Not that anybody in the media or the financial industry would want you to know that.

Program, here….get your program….step right up…program, here!!

Enjoy the ballgame, folks!!


Where Will TARP Money Go? Let’s Start in Hartford

Posted by Larry Doyle on June 9th, 2009 3:03 PM |

Secretary Geithner and President Obama today hailed the repayment of $68 billion in TARP funds as a clear indication of the success of the overall financial recovery programs implemented by the administration. Well, as those familiar with the “shell game” know, in order to keep the game going it is critically important to display some winners on a regular basis.

How do we know the TARP funds were utilized properly and everybody won on this government investment? We don’t, despite what Barack says. Money is fungible. The system was saved, with no small thanks to the FASB’s relaxation of the mark-to-market. These TARP recipients are designated as the winners. Meanwhile, the system still has upwards of $500 billion – 1.25 trillion in embedded losses, depending on whose projection you would like to use.

In my opinion, I believe Barack and team would have preferred to keep the TARP funds within these financial institutions. That said, there are other factors at work here. What are they?

1. when the TARP legislation was passed last Fall during the Bush administration, it set specific ground rules necessary for repayment. Barack, Tim, and team would have run the risk of flouting that legislation if they did not allow some firms to repay.

2. the administration will still be able to wield significant influence over these firms via a number of other Fed backstops already in place.

3. not being widely publicized but of very real significance, the administration will need these funds in other firms.
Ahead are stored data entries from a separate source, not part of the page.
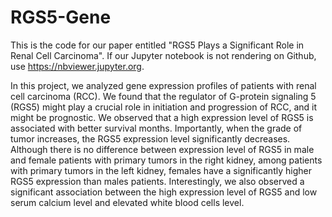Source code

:# RGS5-Gene

This is the code for our paper entitled "RGS5 Plays a Significant Role in Renal Cell Carcinoma". If our Jupyter notebook is not rendering on Github, use https://nbviewer.jupyter.org.

In this project, we analyzed gene expression profiles of patients with renal cell carcinoma (RCC). We found that the regulator of G-protein signaling 5 (RGS5) might play a crucial role in initiation and progression of RCC, and it might be prognostic. We observed that a high expression level of RGS5 is associated with better survival months. Importantly, when the grade of tumor increases, the RGS5 expression level significantly decreases. Although there is no difference between expression level of RGS5 in male and female patients with primary tumors in the right kidney, among patients with primary tumors in the left kidney, females have a significantly higher RGS5 expression than males patients. Interestingly, we also observed a significant association between the high expression level of RGS5 and low serum calcium level and elevated white blood cells level.
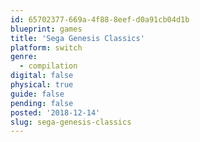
 ```yaml
---
id: 65702377-669a-4f88-8eef-d0a91cb04d1b
blueprint: games
title: 'Sega Genesis Classics'
platform: switch
genre:
  - compilation
digital: false
physical: true
guide: false
pending: false
posted: '2018-12-14'
slug: sega-genesis-classics
---
```

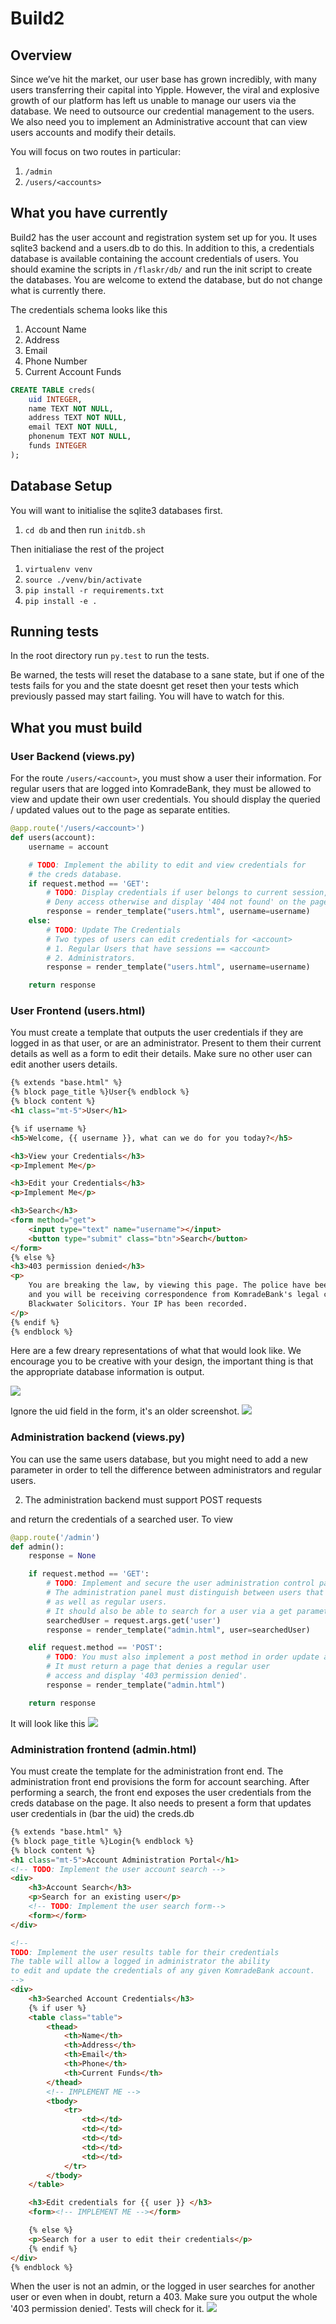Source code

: # Build2

## Overview

Since we’ve hit the market, our user base has grown incredibly, with many users transferring their capital into Yipple. However, the viral and explosive growth of our platform has left us unable to manage our users via the database. We need to outsource our credential management to the users. We also need you to implement an Administrative account that can view users accounts and modify their details.

You will focus on two routes in particular:

1. `/admin`
1. `/users/<accounts>`

## What you have currently

Build2 has the user account and registration system set up for you. It uses sqlite3
backend and a users.db to do this. In addition to this, a credentials database
is available containing the account credentials of users. You should
examine the scripts in `/flaskr/db/` and run the init script to create the databases. You are welcome to extend the database, but do not change what is currently there.

The credentials schema looks like this

1. Account Name
1. Address
1. Email
1. Phone Number
1. Current Account Funds

```sql
CREATE TABLE creds(
    uid INTEGER,
    name TEXT NOT NULL,
    address TEXT NOT NULL,
    email TEXT NOT NULL,
    phonenum TEXT NOT NULL,
    funds INTEGER
);
```

## Database Setup

You will want to initialise the sqlite3 databases first.

1. `cd db` and then run `initdb.sh`

Then initialiase the rest of the project

1. `virtualenv venv`
2. `source ./venv/bin/activate`
3. `pip install -r requirements.txt`
4. `pip install -e .`

## Running tests

In the root directory run `py.test` to run the tests.

Be warned, the tests will reset the database to a sane state, but if one of the tests fails for you and the state doesnt get reset then your tests which previously passed may start failing. You will have to watch for this.

## What you must build

### User Backend (views.py)

For the route `/users/<account>`, you must show a user their information.
For regular users that are logged into KomradeBank, they must be allowed to view and update their own user credentials. You should display the queried / updated values out to the page as separate entities.

```python
@app.route('/users/<account>')
def users(account):
    username = account

    # TODO: Implement the ability to edit and view credentials for
    # the creds database.
    if request.method == 'GET':
        # TODO: Display credentials if user belongs to current session, or user is admin.
        # Deny access otherwise and display '404 not found' on the page
        response = render_template("users.html", username=username)
    else:
        # TODO: Update The Credentials
        # Two types of users can edit credentials for <account>
        # 1. Regular Users that have sessions == <account>
        # 2. Administrators.
        response = render_template("users.html", username=username)

    return response
```

### User Frontend (users.html)

You must create a template that outputs the user credentials if they are logged in as that user, or are an administrator. Present to them their current details as well as a form to edit their details. Make sure no other user can edit another users details.

```html
{% extends "base.html" %}
{% block page_title %}User{% endblock %}
{% block content %}
<h1 class="mt-5">User</h1>

{% if username %}
<h5>Welcome, {{ username }}, what can we do for you today?</h5>

<h3>View your Credentials</h3>
<p>Implement Me</p>

<h3>Edit your Credentials</h3>
<p>Implement Me</p>

<h3>Search</h3>
<form method="get">
    <input type="text" name="username"></input>
    <button type="submit" class="btn">Search</button>
</form>
{% else %}
<h3>403 permission denied</h3>
<p>
    You are breaking the law, by viewing this page. The police have been notified,
    and you will be receiving correspondence from KomradeBank's legal contractor,
    Blackwater Solicitors. Your IP has been recorded.
</p>
{% endif %}
{% endblock %}

```

Here are a few dreary representations of what that would look like. We encourage you to be creative with your design, the important thing is that the appropriate database information is output.

![](img/user1.png)

Ignore the uid field in the form, it's an older screenshot.
![](img/user2.png)

### Administration backend (views.py)

You can use the same users database, but you might need to add a new parameter in order to tell the difference between administrators and regular users.

2. The administration backend must support POST requests

and return the credentials of a searched user. To view

```python
@app.route('/admin')
def admin():
    response = None

    if request.method == 'GET':
        # TODO: Implement and secure the user administration control panel
        # The administration panel must distinguish between users that are administrators
        # as well as regular users.
        # It should also be able to search for a user via a get parameter called user.
        searchedUser = request.args.get('user')
        response = render_template("admin.html", user=searchedUser)

    elif request.method == 'POST':
        # TODO: You must also implement a post method in order update a searched users credentials.
        # It must return a page that denies a regular user
        # access and display '403 permission denied'.
        response = render_template("admin.html")

    return response
```

It will look like this
![](img/admin1.png)

### Administration frontend (admin.html)

You must create the template for the administration front end.
The administration front end provisions the form for account searching.
After performing a search, the front end exposes the user
credentials from the creds database on the page. It also needs to present a form that updates user credentials in (bar the uid) the creds.db

```html
{% extends "base.html" %}
{% block page_title %}Login{% endblock %}
{% block content %}
<h1 class="mt-5">Account Administration Portal</h1>
<!-- TODO: Implement the user account search -->
<div>
    <h3>Account Search</h3>
    <p>Search for an existing user</p>
    <!-- TODO: Implement the user search form-->
    <form></form>
</div>

<!--
TODO: Implement the user results table for their credentials
The table will allow a logged in administrator the ability
to edit and update the credentials of any given KomradeBank account.
-->
<div>
    <h3>Searched Account Credentials</h3>
    {% if user %}
    <table class="table">
        <thead>
            <th>Name</th>
            <th>Address</th>
            <th>Email</th>
            <th>Phone</th>
            <th>Current Funds</th>
        </thead>
        <!-- IMPLEMENT ME -->
        <tbody>
            <tr>
                <td></td>
                <td></td>
                <td></td>
                <td></td>
                <td></td>
            </tr>
        </tbody>
    </table>

    <h3>Edit credentials for {{ user }} </h3>
    <form><!-- IMPLEMENT ME --></form>

    {% else %}
    <p>Search for a user to edit their credentials</p>
    {% endif %}
</div>
{% endblock %}
```

When the user is not an admin, or the logged in user searches for another user or even when in doubt, return a 403. Make sure you output the whole '403 permission denied'. Tests will check for it.
![](img/403text.png)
What firms? Let’s drive on over to Hartford.

As the WSJ recently revealed, Hartford Chief Expects TARP Funds Soon:

It is expected in the next few weeks to get as much as $3.4 billion in funds under the Treasury’s Capital Purchase Program.

Hartford’s stock was down today as it is being downgraded by equity analysts at Citigroup due to management issues.

Recall that Hartford was one of 6 insurance companies that received thrift status by acquiring a controlling stake in a small institution. As such, these firms became eligible for TARP funds. In my opinion, once the TARP dam is broken with one insurance company, the stigma is lessened for others to acquiesce in accepting these funds.

What might be the next stop after Hartford? Perhaps Newark (Prudential Insurance) or Philadelphia (Lincoln Financial). Sense on Cents will monitor where the TARP train moves next.